I never felt as alive until I met you.
I also never felt as dead in my life.
As I watch the sky start to turn, light up another cigarette and wonder - what do I now?
What do I do with something I can't even understand myself?
Quick note: The other night, a great friend of mine asked what was with the photos I make - why the weird stances? Weird locations? Why/do I ever take normal photos of families or something? And all the such of that. While I know he supports me and has my back, I know he doesn't really understand what I do or my life choices and that's totally fine.
However, it did make me question things for a minute. While I already know that a lot of my work captures a strange mix of beauty and colors with underlying tones of what it is to be living with the things many people would rather not face. Things like the struggles of living with issues of depression, addiction, abuse, or anything that coincides with all of that.
The funny thing is, I don't really plan on going that way.
Actually, I never have too much of a plan to begin with. After everything is said and done - photos captured and edited and ready to go - I just go to work on it all and things just kind of go their own way. It was quite awhile of being frustrated on why, even when I tried to go other ways, it didn't feel right to me. I learned to not force it or question it anymore.

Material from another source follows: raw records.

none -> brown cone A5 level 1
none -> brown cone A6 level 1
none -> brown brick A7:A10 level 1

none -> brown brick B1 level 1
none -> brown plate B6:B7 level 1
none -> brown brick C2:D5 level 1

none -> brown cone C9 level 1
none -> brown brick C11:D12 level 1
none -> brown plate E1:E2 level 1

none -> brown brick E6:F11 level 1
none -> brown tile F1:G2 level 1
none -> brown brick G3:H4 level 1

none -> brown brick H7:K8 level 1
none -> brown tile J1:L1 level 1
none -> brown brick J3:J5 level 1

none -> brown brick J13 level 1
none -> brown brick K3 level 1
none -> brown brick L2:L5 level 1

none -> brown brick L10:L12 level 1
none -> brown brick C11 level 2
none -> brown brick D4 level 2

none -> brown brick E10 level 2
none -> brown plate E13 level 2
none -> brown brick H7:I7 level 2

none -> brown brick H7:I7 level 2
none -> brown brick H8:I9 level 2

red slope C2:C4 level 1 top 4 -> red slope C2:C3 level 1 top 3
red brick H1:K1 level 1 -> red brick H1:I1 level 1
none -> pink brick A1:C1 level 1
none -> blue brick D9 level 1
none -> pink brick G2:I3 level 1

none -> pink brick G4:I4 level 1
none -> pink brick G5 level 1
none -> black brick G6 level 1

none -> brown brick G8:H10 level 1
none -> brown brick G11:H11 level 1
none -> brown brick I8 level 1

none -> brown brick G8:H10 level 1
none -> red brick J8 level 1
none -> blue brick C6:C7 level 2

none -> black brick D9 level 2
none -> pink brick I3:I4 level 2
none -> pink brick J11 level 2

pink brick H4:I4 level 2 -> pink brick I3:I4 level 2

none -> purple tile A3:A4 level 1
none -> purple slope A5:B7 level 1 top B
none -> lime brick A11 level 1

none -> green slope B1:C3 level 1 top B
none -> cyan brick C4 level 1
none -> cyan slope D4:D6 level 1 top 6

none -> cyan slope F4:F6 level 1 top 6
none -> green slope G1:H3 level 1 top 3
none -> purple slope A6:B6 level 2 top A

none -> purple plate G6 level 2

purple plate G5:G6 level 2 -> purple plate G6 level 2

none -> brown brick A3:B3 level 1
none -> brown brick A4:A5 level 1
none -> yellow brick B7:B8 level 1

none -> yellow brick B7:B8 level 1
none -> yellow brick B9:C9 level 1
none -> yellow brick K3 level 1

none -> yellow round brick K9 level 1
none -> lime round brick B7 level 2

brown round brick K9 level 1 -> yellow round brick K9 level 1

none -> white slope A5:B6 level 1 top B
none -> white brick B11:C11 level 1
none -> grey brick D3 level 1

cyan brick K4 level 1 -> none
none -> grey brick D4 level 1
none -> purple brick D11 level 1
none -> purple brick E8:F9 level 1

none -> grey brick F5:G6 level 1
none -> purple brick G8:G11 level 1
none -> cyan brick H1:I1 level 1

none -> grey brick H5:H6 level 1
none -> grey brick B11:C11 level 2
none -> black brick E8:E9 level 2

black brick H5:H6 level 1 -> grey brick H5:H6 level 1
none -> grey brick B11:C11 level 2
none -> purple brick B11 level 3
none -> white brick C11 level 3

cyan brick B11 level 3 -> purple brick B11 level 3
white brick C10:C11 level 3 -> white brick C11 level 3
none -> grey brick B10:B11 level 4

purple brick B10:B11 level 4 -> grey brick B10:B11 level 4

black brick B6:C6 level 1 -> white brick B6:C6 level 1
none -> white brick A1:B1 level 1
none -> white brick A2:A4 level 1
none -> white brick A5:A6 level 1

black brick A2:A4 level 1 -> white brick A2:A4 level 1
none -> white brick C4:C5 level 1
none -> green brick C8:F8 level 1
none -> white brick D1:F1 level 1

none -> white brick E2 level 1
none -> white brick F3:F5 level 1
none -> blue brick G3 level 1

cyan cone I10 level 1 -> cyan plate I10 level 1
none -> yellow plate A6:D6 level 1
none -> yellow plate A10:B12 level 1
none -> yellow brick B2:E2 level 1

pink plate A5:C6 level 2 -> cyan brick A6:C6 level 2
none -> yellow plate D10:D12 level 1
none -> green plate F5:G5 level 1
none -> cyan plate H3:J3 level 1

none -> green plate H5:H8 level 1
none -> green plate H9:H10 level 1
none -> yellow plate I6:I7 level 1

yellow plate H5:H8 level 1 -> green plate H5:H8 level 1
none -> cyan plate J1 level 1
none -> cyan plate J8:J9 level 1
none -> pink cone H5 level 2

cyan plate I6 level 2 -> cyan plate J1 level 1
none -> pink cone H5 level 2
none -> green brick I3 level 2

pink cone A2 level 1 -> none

Today, I wouldn't have it any other way.
I think that this set is a perfect balance and representation of what it's like living with depression. The beautiful location of the bright pink building as the backdrop, but the overwhelming feeling of something being lost, or broken and isn't that what going through depression is? Or any of that? Surrounded by so much beauty and color in the world and knowing it, but still feeling so disconnected from it all. Like you're just a ghost trying to feel something, like you're stuck sleepwalking through life.